What in the World is Going on Here? tape series by Diana Waring
I really liked Diana Waring's book about homeschooling in general, but I really disliked this tape series. This series is an attempt to look at world history through the lens of Christianity. I can handle that she is a young-earth creationist and takes the first several chapters of Genesis extremely literally. I had problems with a number of other items, though. In one place, she talked about the concepts of Stone Age, Bronze Age, and Iron Age being incorrect because she believes that God gave humans everything we needed to develop civilization from the time we were created. She uses a verse in Genesis 4 to support this - the verse states that a certain person was skilled in the working of bronze and iron. First of all, the dating of the first 11 chapters or so of Genesis is rather problematic. Second of all, one person being skilled in bronze and iron doesn't mean that the societies as a whole had learned to use them. I also have a problem with just brushing off such established ideas as the developing of society through certain "ages" - we clearly are in an information age that took several millenia to get to. Our society would not be here without having already gone through the industrial age, etc. There is more to which I object, but I'll leave it here. Obviously, I'm not going to use this resource with my kids.
"The Midwife's Tale" - DVD from PBS
This movie is based on a book, which is a historical evaluation of the diary of Martha Ballard, who lived during the time of the American Revolution. I didn't find the movie terribly exciting, but the story was pretty interesting. Mrs. Ballard practiced midwifery in addition to raising her own family. She delivered over 1000 babies and never lost a mom due to childbirth. What was rather sad, though, was that her own children treated her so poorly when she reached old age. Martha and her husband were finally able to build their own home when they were about 60. Soon after, Mr. Ballard was taken to debtor's prison for about a year. During that time, her son and his family just moved in with Martha, relegating her to a single bedroom. According to her diary, she felt that she was treated very poorly. After such a long and productive life, I can't imagine being treated so badly by one's kids. The diary itself is rather sparse, though. It's never clear whether or not the family was happy at home. Martha tended to just keep a record of what she did, when she delivered babies, other medical care she provided. It was only near the end of the diary that her own feelings were allowed to show. I would recommend this for adults. C watched it with me and was bored, but it wasn't inappropriate.

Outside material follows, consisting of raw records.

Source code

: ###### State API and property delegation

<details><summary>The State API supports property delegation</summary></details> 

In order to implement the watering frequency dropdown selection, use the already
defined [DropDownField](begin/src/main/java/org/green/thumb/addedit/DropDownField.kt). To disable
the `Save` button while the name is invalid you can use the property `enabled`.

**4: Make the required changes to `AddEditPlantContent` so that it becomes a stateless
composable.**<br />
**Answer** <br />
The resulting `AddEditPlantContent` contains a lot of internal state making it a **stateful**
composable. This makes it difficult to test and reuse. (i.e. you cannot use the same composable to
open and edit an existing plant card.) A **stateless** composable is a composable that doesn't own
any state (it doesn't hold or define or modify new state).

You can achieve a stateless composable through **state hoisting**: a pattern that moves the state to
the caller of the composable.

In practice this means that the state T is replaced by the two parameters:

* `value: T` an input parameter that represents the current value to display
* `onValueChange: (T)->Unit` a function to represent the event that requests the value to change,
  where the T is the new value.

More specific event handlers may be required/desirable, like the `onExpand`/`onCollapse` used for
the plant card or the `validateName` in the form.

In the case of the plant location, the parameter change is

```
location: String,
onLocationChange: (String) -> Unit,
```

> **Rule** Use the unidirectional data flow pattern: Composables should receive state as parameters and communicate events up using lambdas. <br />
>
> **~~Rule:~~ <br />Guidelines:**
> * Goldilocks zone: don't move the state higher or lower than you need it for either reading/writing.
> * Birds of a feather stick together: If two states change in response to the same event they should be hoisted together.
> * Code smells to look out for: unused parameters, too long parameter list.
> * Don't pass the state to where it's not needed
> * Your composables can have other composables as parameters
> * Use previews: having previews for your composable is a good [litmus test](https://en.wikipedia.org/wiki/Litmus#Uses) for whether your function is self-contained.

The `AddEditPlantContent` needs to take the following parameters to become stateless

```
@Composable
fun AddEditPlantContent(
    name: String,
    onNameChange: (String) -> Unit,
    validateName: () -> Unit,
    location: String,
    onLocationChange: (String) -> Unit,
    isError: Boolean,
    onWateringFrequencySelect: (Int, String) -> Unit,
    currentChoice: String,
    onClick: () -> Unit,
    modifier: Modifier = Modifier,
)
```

"Xanadu" - movie with Olivia Newton-John with music by ELO
This was a walk down memory lane for me. I had seen the movie as a teen and even owned the soundtrack. I chose it for the family to watch because we are studying Greek myths, and the premise of the movie is that a muse is sent to help a struggling artist. We all really enjoyed it. Some of the dancing was suggestive and some of the costumes were questionable, but it wasn't too bad for our kids. P also used the movie to talk about how we are inspired by the Holy Spirit, and not by a muse or other being. I highly recommend this movie for kids above about age 8.

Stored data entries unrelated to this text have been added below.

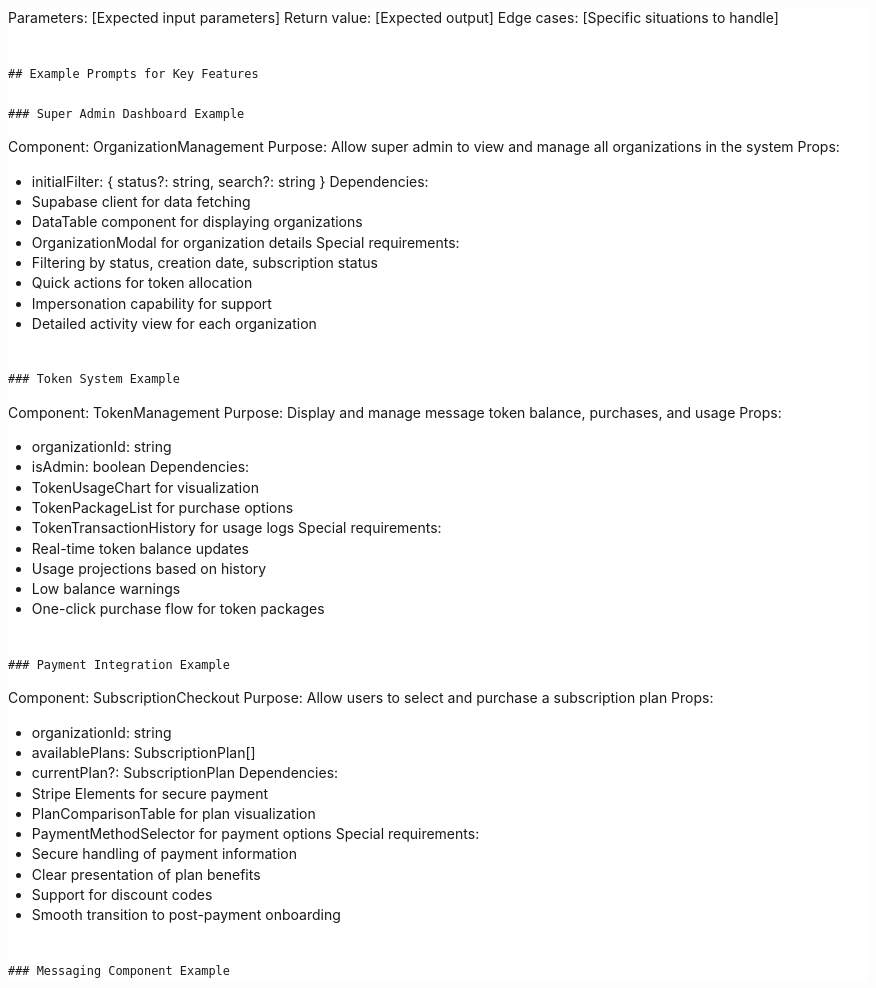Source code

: Parameters: [Expected input parameters]
Return value: [Expected output]
Edge cases: [Specific situations to handle]
```

## Example Prompts for Key Features

### Super Admin Dashboard Example

```
Component: OrganizationManagement
Purpose: Allow super admin to view and manage all organizations in the system
Props:
- initialFilter: { status?: string, search?: string }
Dependencies:
- Supabase client for data fetching
- DataTable component for displaying organizations
- OrganizationModal for organization details
Special requirements:
- Filtering by status, creation date, subscription status
- Quick actions for token allocation
- Impersonation capability for support
- Detailed activity view for each organization
```

### Token System Example

```
Component: TokenManagement
Purpose: Display and manage message token balance, purchases, and usage
Props:
- organizationId: string
- isAdmin: boolean
Dependencies:
- TokenUsageChart for visualization
- TokenPackageList for purchase options
- TokenTransactionHistory for usage logs
Special requirements:
- Real-time token balance updates
- Usage projections based on history
- Low balance warnings
- One-click purchase flow for token packages
```

### Payment Integration Example

```
Component: SubscriptionCheckout
Purpose: Allow users to select and purchase a subscription plan
Props:
- organizationId: string
- availablePlans: SubscriptionPlan[]
- currentPlan?: SubscriptionPlan
Dependencies:
- Stripe Elements for secure payment
- PlanComparisonTable for plan visualization
- PaymentMethodSelector for payment options
Special requirements:
- Secure handling of payment information
- Clear presentation of plan benefits
- Support for discount codes
- Smooth transition to post-payment onboarding
```

### Messaging Component Example
```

"Civilization and the Jews" - DVD
This is another PBS movie. There are three parts to it, each with three episodes. So far, we have only watched the first two episodes. They fit very nicely with our discussion of ancient history. The point of the movie is to show the history of the Jewish people and their impact on civilizations. I recommend it to supplement world history curricula for older elementary kids and up.
That's all I have to write at the moment. I'll update my knitting situation later.